- **Aim of the exercise**
Please rewrite the entries below, replacing "SHARE THIS" with "SHARE THIS POST" and leaving everything else unchanged.
*** Provided entries ***
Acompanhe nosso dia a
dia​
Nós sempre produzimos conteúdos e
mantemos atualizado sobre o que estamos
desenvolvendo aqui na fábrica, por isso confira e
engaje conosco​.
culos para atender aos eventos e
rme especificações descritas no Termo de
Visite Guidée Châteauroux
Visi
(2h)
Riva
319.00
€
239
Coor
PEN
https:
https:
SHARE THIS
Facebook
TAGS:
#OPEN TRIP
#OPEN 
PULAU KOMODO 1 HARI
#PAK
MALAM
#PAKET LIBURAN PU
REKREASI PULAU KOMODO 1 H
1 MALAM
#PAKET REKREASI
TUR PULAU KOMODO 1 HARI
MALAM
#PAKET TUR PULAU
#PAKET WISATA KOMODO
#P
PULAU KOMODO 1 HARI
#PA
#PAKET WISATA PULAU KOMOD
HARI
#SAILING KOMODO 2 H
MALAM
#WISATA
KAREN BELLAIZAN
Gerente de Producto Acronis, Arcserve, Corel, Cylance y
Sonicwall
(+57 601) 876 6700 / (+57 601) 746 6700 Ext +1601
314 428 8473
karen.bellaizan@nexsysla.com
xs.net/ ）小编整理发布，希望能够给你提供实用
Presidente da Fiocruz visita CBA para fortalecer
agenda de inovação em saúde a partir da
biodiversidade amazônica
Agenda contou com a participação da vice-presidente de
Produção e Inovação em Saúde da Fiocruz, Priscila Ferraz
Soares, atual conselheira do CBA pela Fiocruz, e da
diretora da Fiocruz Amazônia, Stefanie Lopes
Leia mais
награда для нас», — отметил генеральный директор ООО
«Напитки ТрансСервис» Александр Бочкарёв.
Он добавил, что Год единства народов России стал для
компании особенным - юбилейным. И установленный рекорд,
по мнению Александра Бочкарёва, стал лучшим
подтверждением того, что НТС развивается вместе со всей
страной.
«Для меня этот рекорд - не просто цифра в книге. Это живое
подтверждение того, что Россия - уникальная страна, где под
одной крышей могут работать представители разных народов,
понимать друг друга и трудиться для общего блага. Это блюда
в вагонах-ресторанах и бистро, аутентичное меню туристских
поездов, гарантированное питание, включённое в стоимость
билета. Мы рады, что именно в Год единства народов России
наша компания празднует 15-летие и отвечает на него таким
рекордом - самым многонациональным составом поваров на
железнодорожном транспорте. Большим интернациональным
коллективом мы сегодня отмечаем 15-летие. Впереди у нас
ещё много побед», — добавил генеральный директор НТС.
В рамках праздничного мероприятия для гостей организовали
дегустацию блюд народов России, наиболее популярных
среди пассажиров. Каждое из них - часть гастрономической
*** End of Provided entries ***
- **Exercise output**
Acompanhe nosso dia a
dia​
Nós sempre produzimos conteúdos e
mantemos atualizado sobre o que estamos
desenvolvendo aqui na fábrica, por isso confira e
engaje conosco​.
culos para atender aos eventos e
rme especificações descritas no Termo de
Visite Guidée Châteauroux
Visi
(2h)
Riva
319.00
€
239
Coor
PEN
https:
https:
SHARE THIS POST
Facebook
TAGS:
#OPEN TRIP
#OPEN 
PULAU KOMODO 1 HARI
#PAK
MALAM
#PAKET LIBURAN PU
REKREASI PULAU KOMODO 1 H
1 MALAM
#PAKET REKREASI
TUR PULAU KOMODO 1 HARI
MALAM
#PAKET TUR PULAU
#PAKET WISATA KOMODO
#P
PULAU KOMODO 1 HARI
#PA
#PAKET WISATA PULAU KOMOD
HARI
#SAILING KOMODO 2 H
MALAM
#WISATA
KAREN BELLAIZAN
Gerente de Producto Acronis, Arcserve, Corel, Cylance y
Sonicwall
(+57 601) 876 6700 / (+57 601) 746 6700 Ext +1601
314 428 8473
karen.bellaizan@nexsysla.com
xs.net/ ）小编整理发布，希望能够给你提供实用
Presidente da Fiocruz visita CBA para fortalecer
agenda de inovação em saúde a partir da
biodiversidade amazônica
Agenda contou com a participação da vice-presidente de
Produção e Inovação em Saúde da Fiocruz, Priscila Ferraz
Soares, atual conselheira do CBA pela Fiocruz, e da
diretora da Fiocruz Amazônia, Stefanie Lopes
Leia mais
награда для нас», — отметил генеральный директор ООО
«Напитки ТрансСервис» Александр Бочкарёв.
Он добавил, что Год единства народов России стал для
компании особенным - юбилейным. И установленный рекорд,
по мнению Александра Бочкарёва, стал лучшим
подтверждением того, что НТС развивается вместе со всей
страной.
«Для меня этот рекорд - не просто цифра в книге. Это живое
подтверждение того, что Россия - уникальная страна, где под
одной крышей могут работать представители разных народов,
понимать друг друга и трудиться для общего блага. Это блюда
в вагонах-ресторанах и бистро, аутентичное меню туристских
поездов, гарантированное питание, включённое в стоимость
билета. Мы рады, что именно в Год единства народов России
наша компания празднует 15-летие и отвечает на него таким
рекордом - самым многонациональным составом поваров на
железнодорожном транспорте. Большим интернациональным
коллективом мы сегодня отмечаем 15-летие. Впереди у нас
ещё много побед», — добавил генеральный директор НТС.
В рамках праздничного мероприятия для гостей организовали
дегустацию блюд народов России, наиболее популярных
среди пассажиров. Каждое из них - часть гастрономической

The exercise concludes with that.